:: SUPPLIED MATERIAL

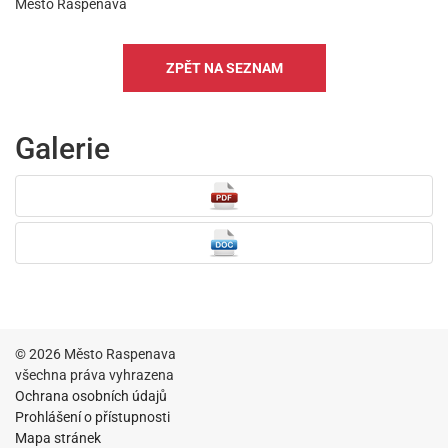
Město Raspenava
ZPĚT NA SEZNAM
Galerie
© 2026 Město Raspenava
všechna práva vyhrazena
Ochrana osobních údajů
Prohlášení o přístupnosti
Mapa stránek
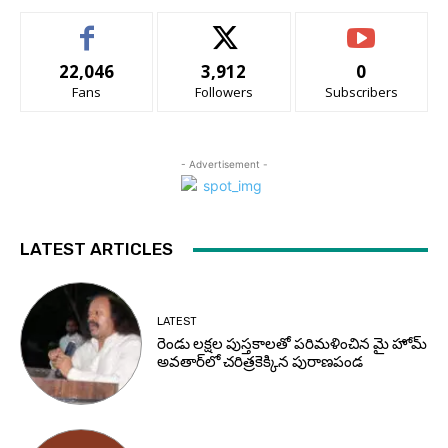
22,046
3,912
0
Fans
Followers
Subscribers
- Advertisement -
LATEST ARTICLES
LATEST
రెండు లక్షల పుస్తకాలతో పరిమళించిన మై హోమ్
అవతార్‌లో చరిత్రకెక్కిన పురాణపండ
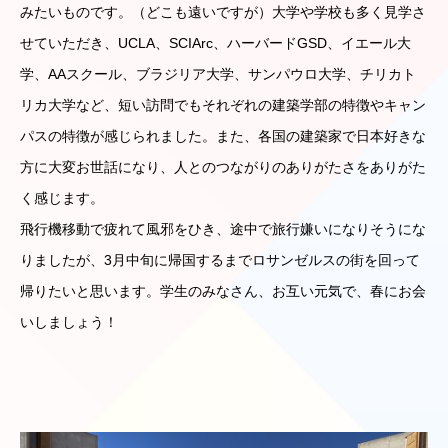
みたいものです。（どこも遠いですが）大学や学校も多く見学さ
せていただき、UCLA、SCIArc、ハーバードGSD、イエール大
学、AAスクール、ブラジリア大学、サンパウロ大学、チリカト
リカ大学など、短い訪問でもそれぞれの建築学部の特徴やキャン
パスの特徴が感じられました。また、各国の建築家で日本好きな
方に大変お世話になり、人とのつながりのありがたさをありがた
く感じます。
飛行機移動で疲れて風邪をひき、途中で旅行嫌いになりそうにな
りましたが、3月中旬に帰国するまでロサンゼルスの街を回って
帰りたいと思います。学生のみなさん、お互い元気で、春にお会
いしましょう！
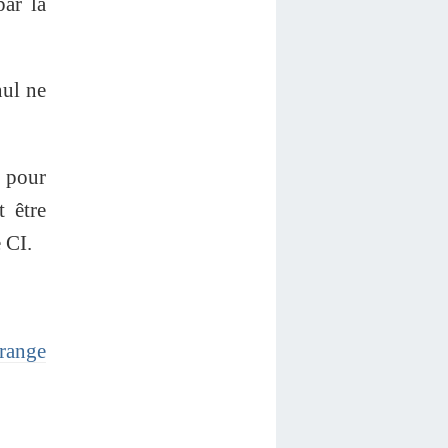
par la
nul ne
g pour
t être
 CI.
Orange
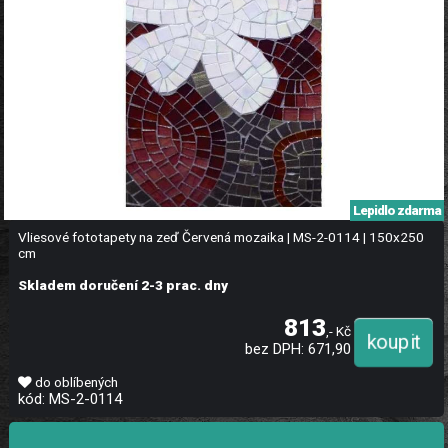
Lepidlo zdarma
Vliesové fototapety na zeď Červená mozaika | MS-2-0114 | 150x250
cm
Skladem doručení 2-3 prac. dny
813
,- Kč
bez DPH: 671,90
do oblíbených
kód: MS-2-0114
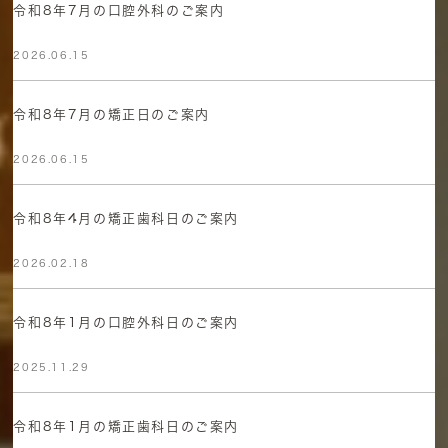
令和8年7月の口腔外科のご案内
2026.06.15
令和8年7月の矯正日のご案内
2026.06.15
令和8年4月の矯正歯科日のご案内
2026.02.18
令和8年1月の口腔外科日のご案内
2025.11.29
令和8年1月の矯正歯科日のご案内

::::
:: SUPPLIED MATERIAL

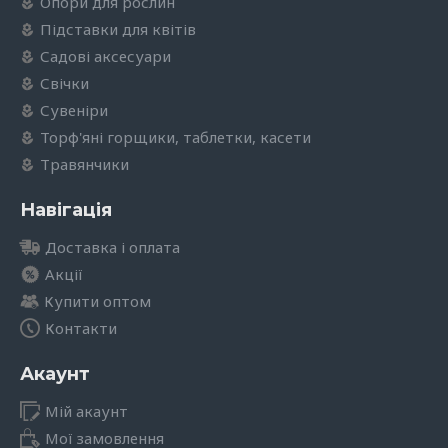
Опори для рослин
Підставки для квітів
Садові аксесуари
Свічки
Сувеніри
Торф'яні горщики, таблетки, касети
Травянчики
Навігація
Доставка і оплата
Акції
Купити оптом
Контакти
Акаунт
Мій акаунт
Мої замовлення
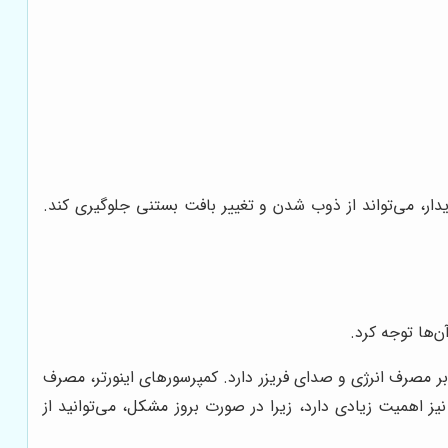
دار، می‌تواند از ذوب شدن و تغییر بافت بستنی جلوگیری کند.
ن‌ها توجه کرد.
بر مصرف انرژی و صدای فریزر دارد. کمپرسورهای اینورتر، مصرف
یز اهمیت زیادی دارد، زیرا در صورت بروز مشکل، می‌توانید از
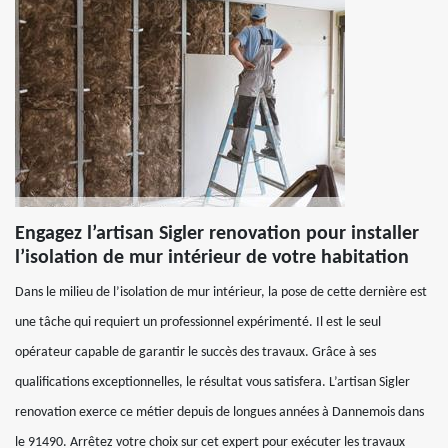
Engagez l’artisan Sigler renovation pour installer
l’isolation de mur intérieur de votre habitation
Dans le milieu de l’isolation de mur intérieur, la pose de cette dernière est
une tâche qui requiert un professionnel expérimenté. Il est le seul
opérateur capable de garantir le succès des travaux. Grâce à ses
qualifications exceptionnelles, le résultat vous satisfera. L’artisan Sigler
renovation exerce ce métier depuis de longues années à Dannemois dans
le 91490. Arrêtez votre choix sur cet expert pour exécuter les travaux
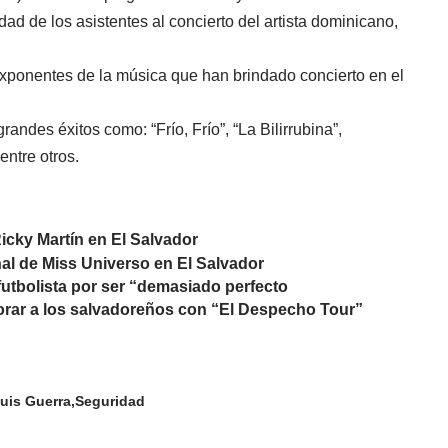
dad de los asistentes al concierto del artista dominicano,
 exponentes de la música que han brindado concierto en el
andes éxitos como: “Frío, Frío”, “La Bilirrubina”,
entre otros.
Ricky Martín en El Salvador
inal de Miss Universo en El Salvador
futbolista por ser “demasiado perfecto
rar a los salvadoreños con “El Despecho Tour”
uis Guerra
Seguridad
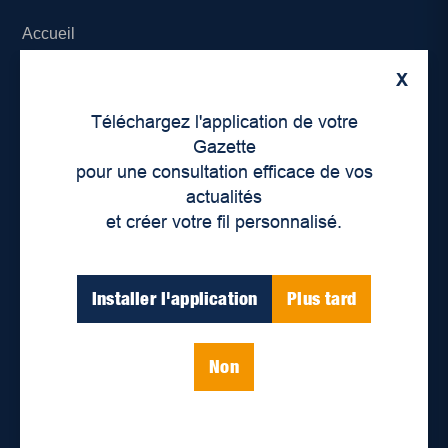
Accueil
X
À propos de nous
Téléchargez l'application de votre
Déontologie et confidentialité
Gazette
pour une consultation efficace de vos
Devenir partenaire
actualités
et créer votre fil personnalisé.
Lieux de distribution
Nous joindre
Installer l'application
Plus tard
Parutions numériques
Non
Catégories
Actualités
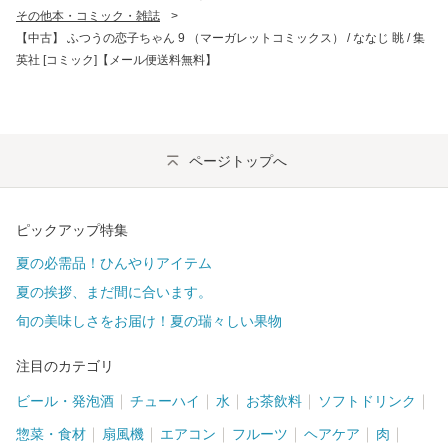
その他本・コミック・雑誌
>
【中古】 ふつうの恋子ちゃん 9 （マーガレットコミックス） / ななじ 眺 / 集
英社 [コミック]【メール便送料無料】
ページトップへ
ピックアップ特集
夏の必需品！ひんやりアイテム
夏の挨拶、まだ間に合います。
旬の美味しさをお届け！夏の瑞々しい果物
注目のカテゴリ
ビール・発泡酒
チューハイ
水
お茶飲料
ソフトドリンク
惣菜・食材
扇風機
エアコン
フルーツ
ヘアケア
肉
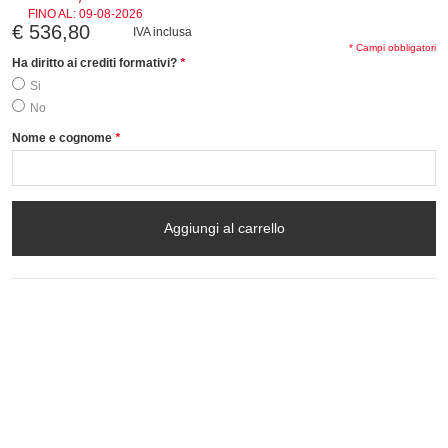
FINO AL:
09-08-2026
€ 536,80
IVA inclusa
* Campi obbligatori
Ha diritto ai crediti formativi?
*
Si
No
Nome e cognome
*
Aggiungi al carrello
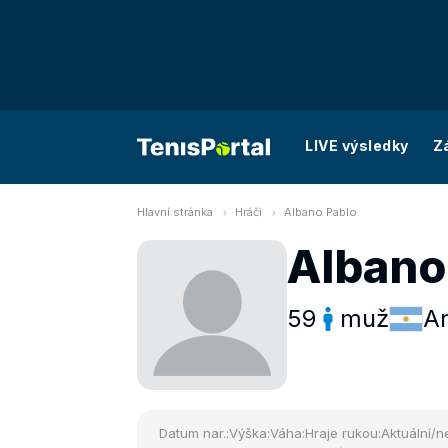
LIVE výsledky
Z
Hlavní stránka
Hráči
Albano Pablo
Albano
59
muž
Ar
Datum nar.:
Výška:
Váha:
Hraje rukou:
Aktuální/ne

::::

● WORK ORDER
Go through the entries and copy every line with "renovation".

● TASK ANSWER
Engagez l’artisan Sigler renovation pour installer
renovation exerce ce métier depuis de longues années à Dannemois dans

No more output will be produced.